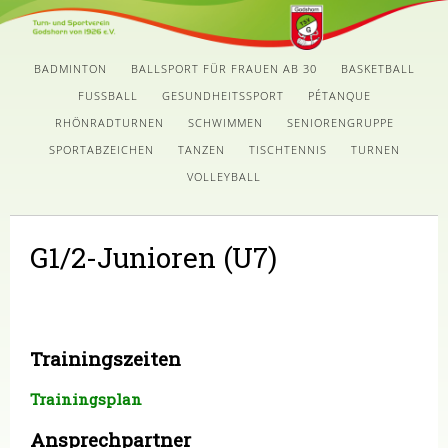
BADMINTON
BALLSPORT FÜR FRAUEN AB 30
BASKETBALL
FUSSBALL
GESUNDHEITSSPORT
PÉTANQUE
RHÖNRADTURNEN
SCHWIMMEN
SENIORENGRUPPE
SPORTABZEICHEN
TANZEN
TISCHTENNIS
TURNEN
VOLLEYBALL
G1/2-Junioren (U7)
Trainingszeiten
Trainingsplan
Ansprechpartner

•••

(Task statement):
Every entry above needs to be printed again exactly, with its pictures left out.

(Task response):
BADMINTON
BALLSPORT FÜR FRAUEN AB 30
BASKETBALL
FUSSBALL
GESUNDHEITSSPORT
PÉTANQUE
RHÖNRADTURNEN
SCHWIMMEN
SENIORENGRUPPE
SPORTABZEICHEN
TANZEN
TISCHTENNIS
TURNEN
VOLLEYBALL
G1/2-Junioren (U7)
Trainingszeiten
Trainingsplan
Ansprechpartner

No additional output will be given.